Hrabia był poniekąd stworzony do podejmowania gości i przez
następną godzinę, tu dolewając brandy, tam zagajając rozmowę, instynktownie
rozpoznawał nastroje w pokoju. Mimo powagi właściwej pełnionej przez niego
funkcji, tego wieczoru Andriej chętnie się uśmiechał i od czasu do czasu
puszczał oko. Wasilij, który wysławiał się z tak wielką precyzją, mówiąc o
turystycznych atrakcjach Moskwy, nagle nabrał śpiewnej intonacji człowieka,
który niekoniecznie będzie jutro pamiętał, co dziś powiedział. A po każdym
dowcipie nieśmiała Marina pozwalała sobie na chichotanie, nie zasłaniając ust
dłonią. Tego wieczoru hrabia szczególnie cenił ich dobry humor, lecz nie był aż
tak próżny, by przypisywać go wyłącznie wieści o tym, że mu się upiekło. Lepiej
niż większość ludzi wiedział, że we wrześniu 1905 roku przedstawiciele
rosyjskiej delegacji podpisali w Portsmouth traktat kończący wojnę
rosyjsko-japońską. W ciągu siedemnastu lat od tego wydarzenia – nie minęło
nawet jedno pokolenie – Rosja wycierpiała wojnę światową, wojnę domową, dwie
fale głodu i tak zwany czerwony terror. Krótko mówiąc, miała za sobą epokę
gwałtownych zmian, które nie ominęły nikogo. Bez względu na to, czy człowiek
skłaniał się ku prawej czy ku lewej stronie, ku czerwonym czy ku białym, czy jego
sytuacja zmieniła się na lepsze czy na gorsze, z pewnością przyszła pora, by
wypić za zdrowie narodu.
…
O dziesiątej hrabia odprowadził gości do schodów dzwonnicy i
życzył im dobrej nocy równie uroczystym tonem, jakiego użyłby, stojąc w
drzwiach swojej rodzinnej rezydencji w Sankt Petersburgu. Wracając do kwatery,
otworzył okno (mimo że miało wielkość znaczka pocztowego), nalał sobie resztę
brandy i usiadł przy biurku. Biurko, wykonane w Paryżu za czasów Ludwika XVI,
ozdobione pozłacanymi akcentami, ze skórzanym blatem charakterystycznym dla tej
epoki, zostawił hrabiemu w spadku jego ojciec chrzestny, wielki książę Demidow.

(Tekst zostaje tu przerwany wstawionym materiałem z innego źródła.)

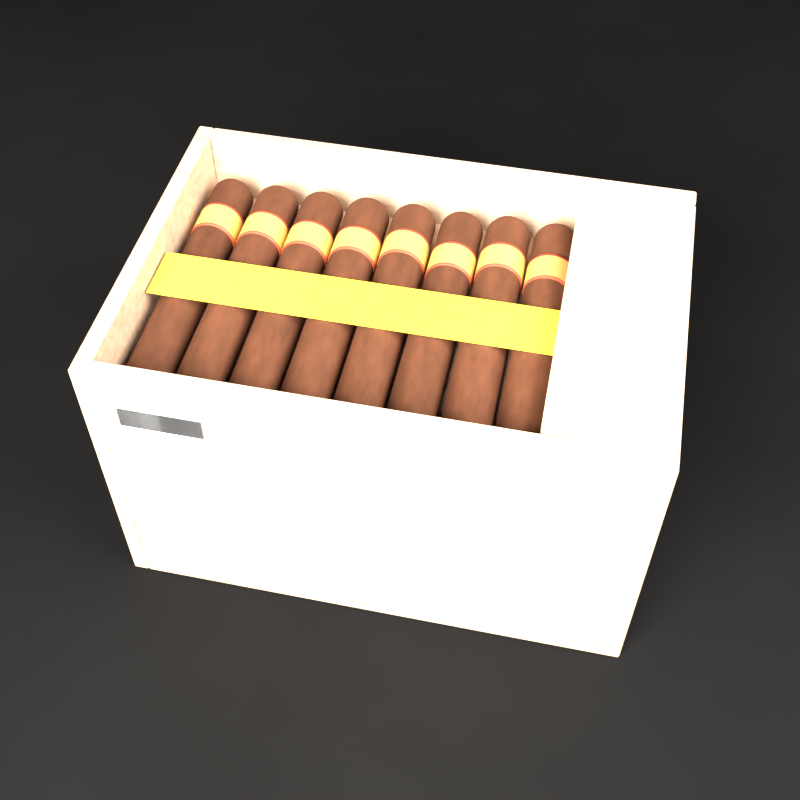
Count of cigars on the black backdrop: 8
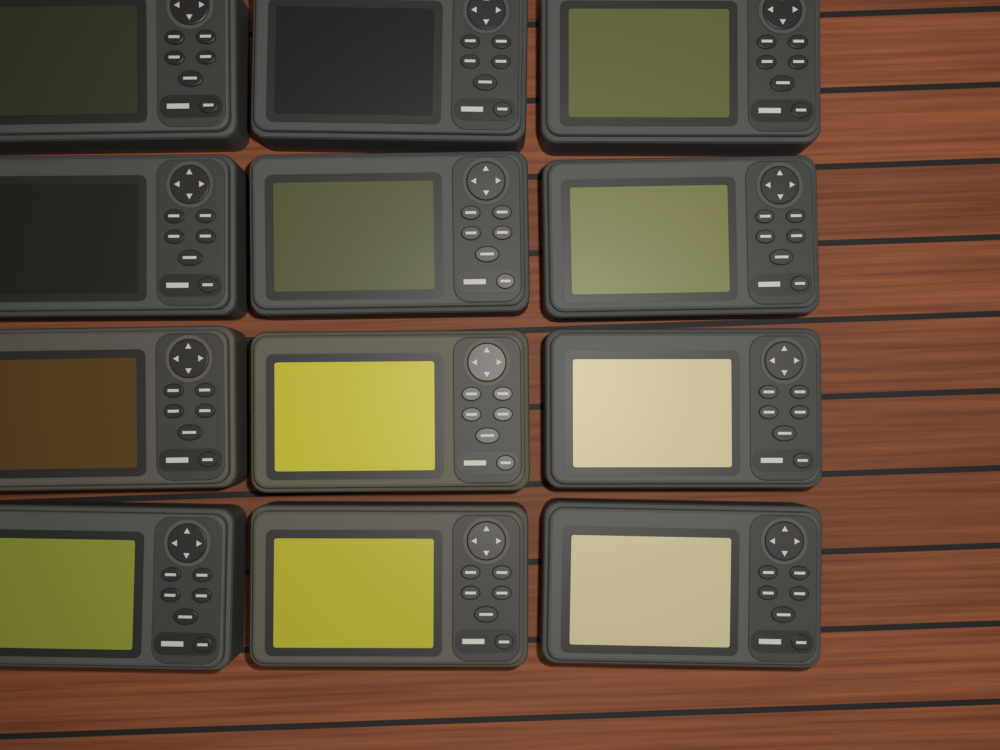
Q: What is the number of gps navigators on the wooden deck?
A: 12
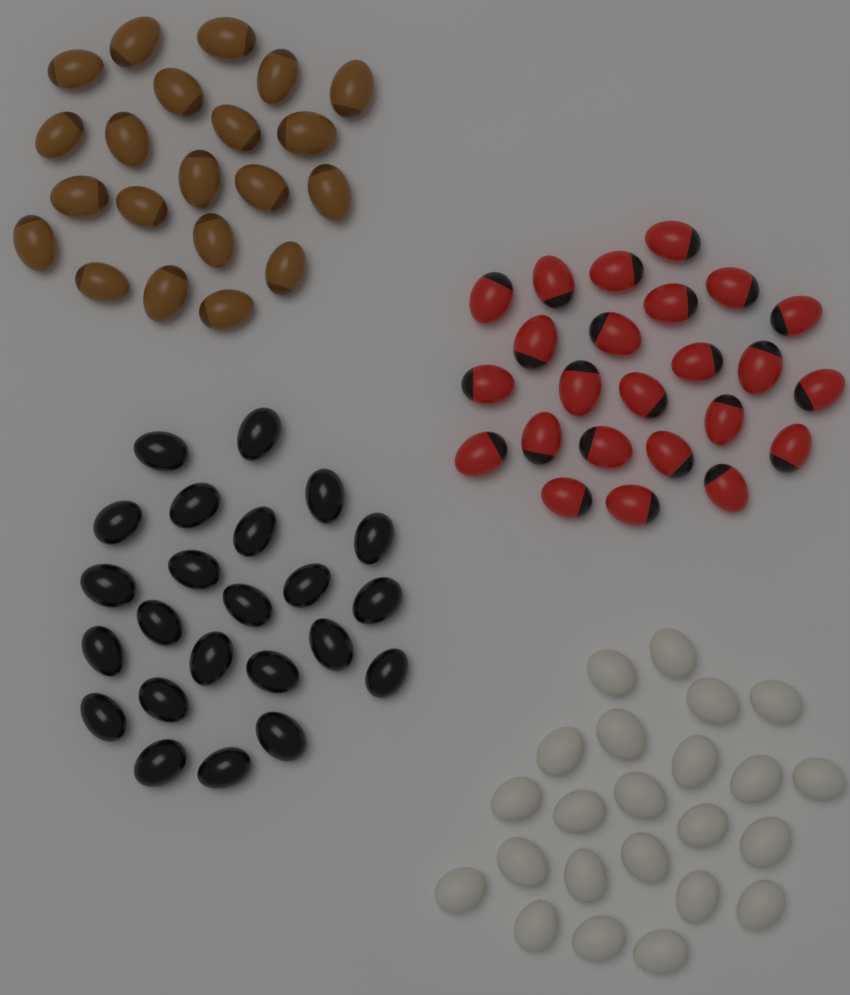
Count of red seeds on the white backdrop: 24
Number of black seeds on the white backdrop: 23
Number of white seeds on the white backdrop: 23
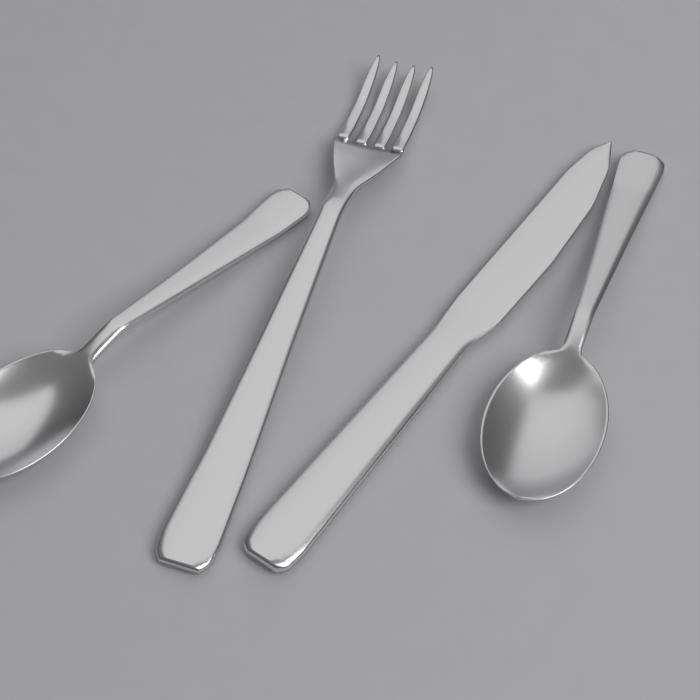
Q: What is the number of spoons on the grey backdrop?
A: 2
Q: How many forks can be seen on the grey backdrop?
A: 1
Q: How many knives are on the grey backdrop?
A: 1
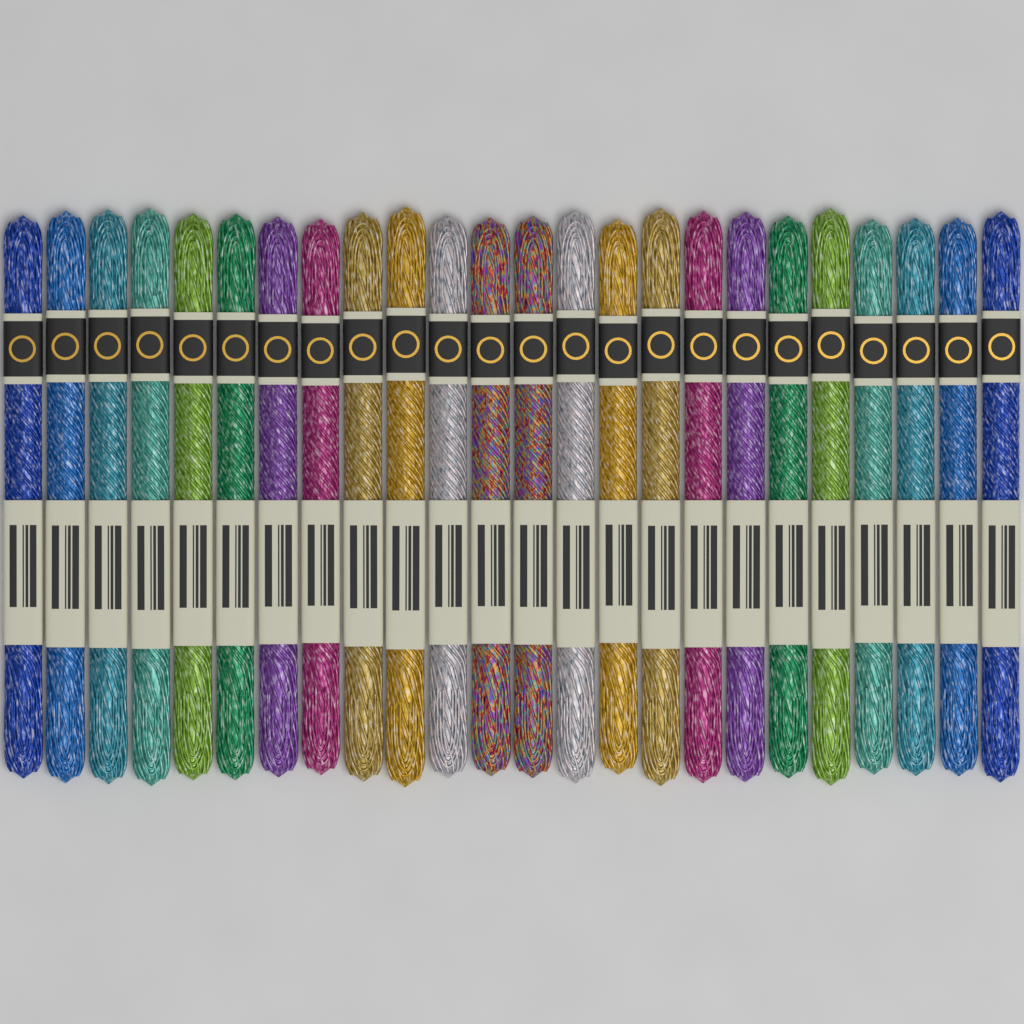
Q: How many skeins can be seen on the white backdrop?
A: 24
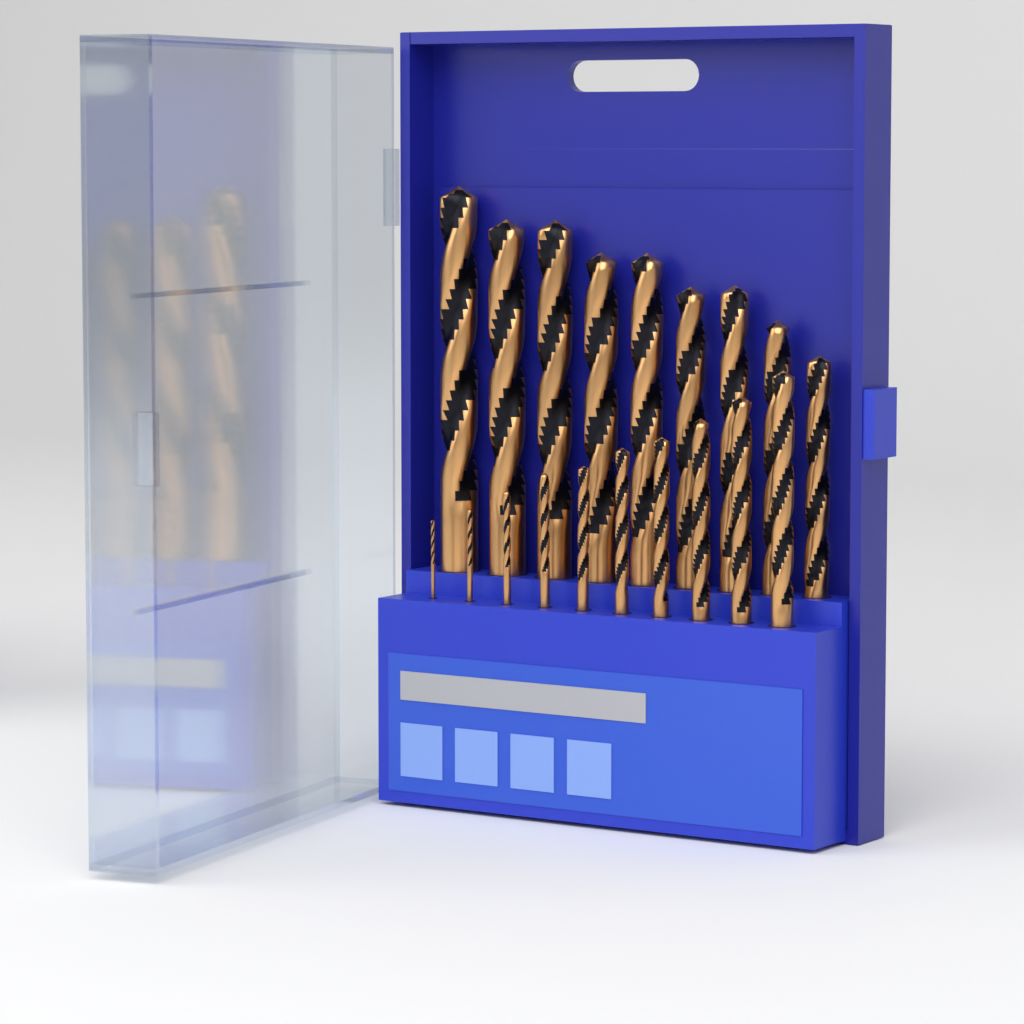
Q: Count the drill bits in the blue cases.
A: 19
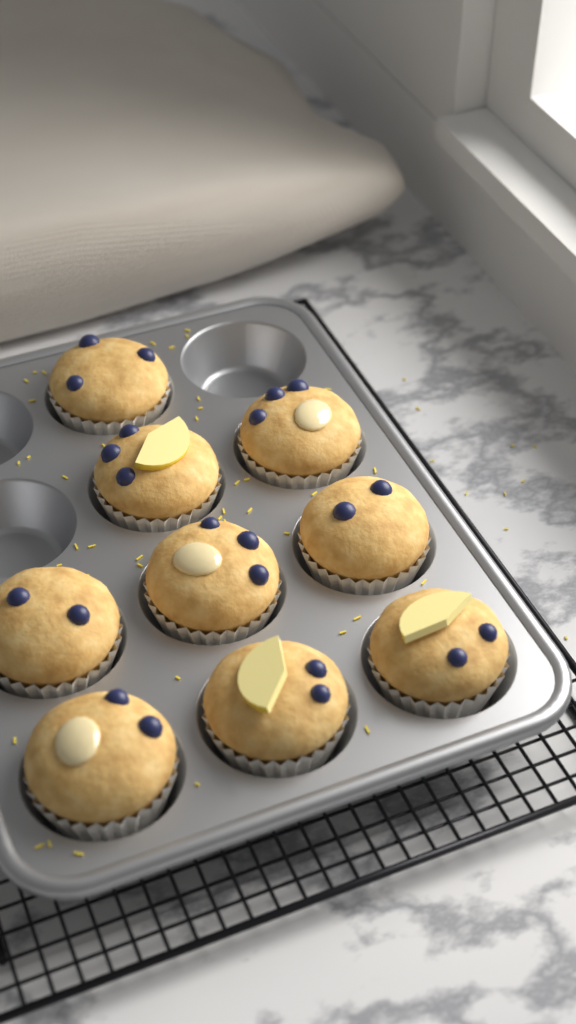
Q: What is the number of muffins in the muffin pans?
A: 9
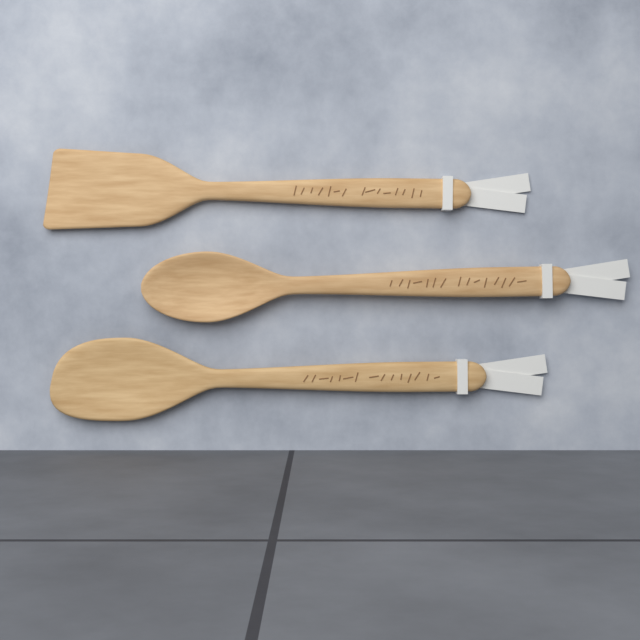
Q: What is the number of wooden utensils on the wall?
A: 3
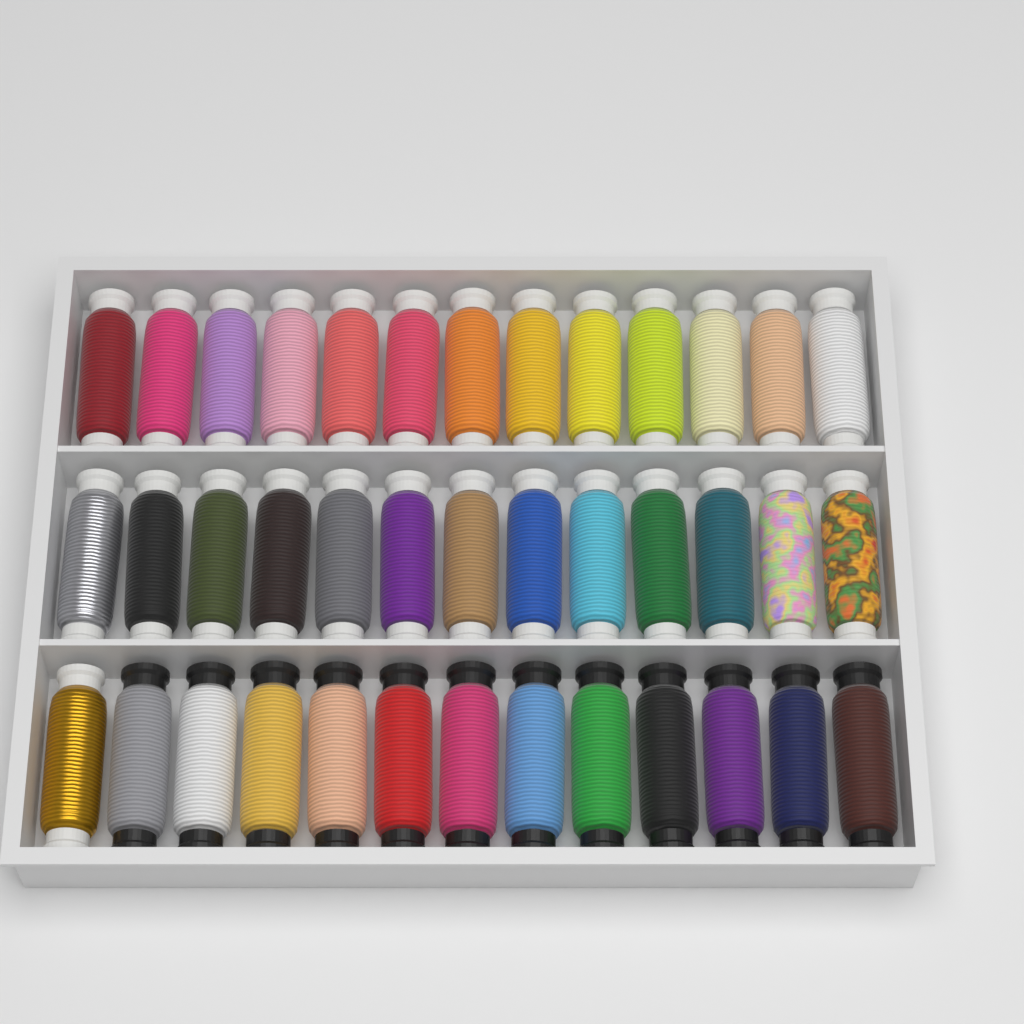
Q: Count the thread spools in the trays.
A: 39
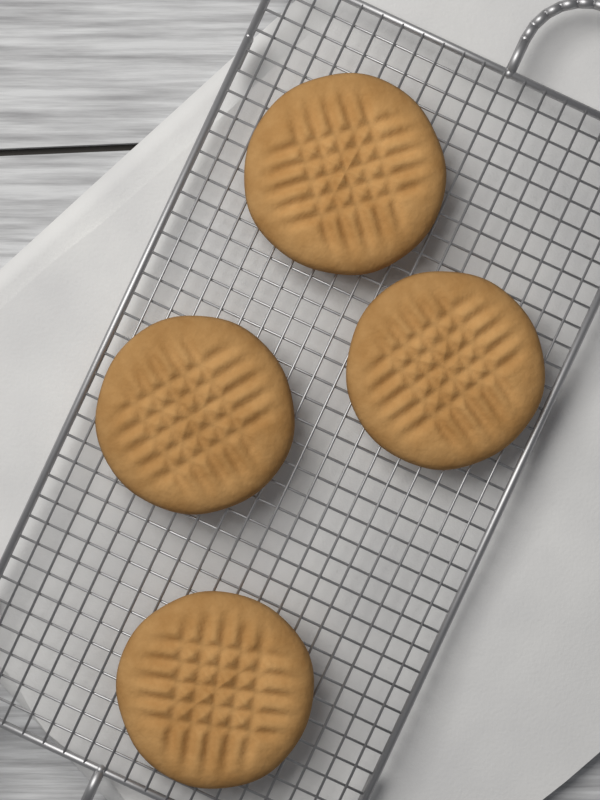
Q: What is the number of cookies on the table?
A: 4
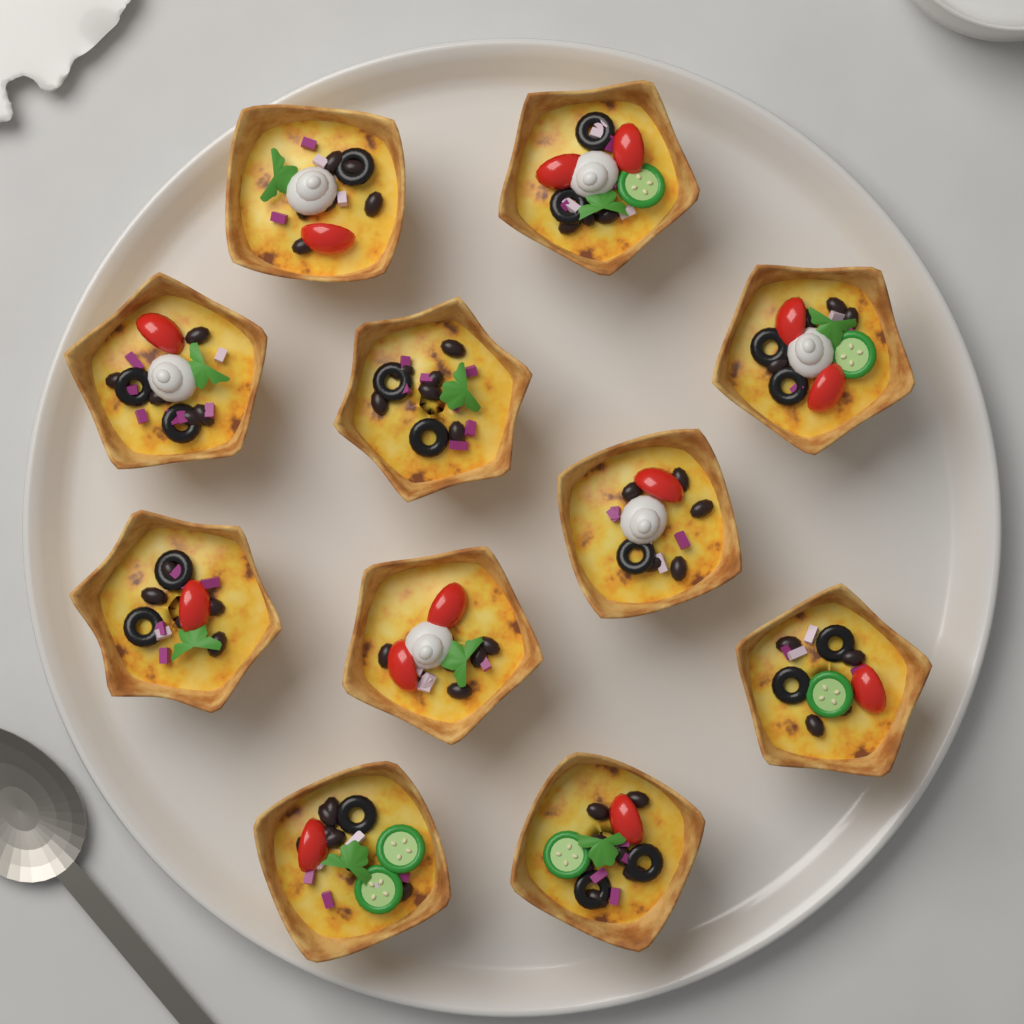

Wielki książę, człowiek o ogromnych białych bokobrodach, bladobłękitnych oczach
i złotych epoletach, mówił w czterech językach i czytał w sześciu. Nigdy się
nie ożenił, reprezentował swój kraj w Portsmouth, zarządzał trzema majątkami i
ogólnie rzecz biorąc, cenił pracowitość wyżej niż dyrdymały. Wcześniej jednak
służył razem z ojcem hrabiego jako beztroski kadet w kawalerii. W ten oto
sposób wielki książę został czujnym opiekunem hrabiego. A gdy w 1900 roku
rodzice hrabiego w odstępie kilku godzin ulegli cholerze, to właśnie wielki
książę wziął hrabiego na stronę i wyjaśnił, że Aleksander musi być silny przez
wzgląd na siostrę, że nieszczęścia objawiają się pod różnymi postaciami i że
jeśli mężczyzna nie jest panem swojego losu, to z pewnością stanie się jego
sługą. Hrabia przesunął dłonią po zagłębieniach w powierzchni biurka. Ile słów
wielkiego księcia odzwierciedlały te delikatne ślady? To tutaj przez
czterdzieści lat powstawały zwięzłe polecenia dla zarządców, przekonujące
argumenty dla mężów stanu, wyjątkowe rady dla przyjaciół. Innymi słowy, obok
takiego biurka nie można było przejść obojętnie. Opróżniwszy kieliszek, hrabia
odsunął krzesło i usiadł na podłodze. Przesuwał ręką po wewnętrznej stronie
prawej przedniej nogi biurka, dopóki nie znalazł zapadki. Gdy na nią nacisnął, otworzyły
się ukryte drzwiczki, ukazując wyściełane aksamitem zagłębienie, które podobnie
jak zagłębienia w trzech pozostałych nogach, wypełniono złotymi monetami.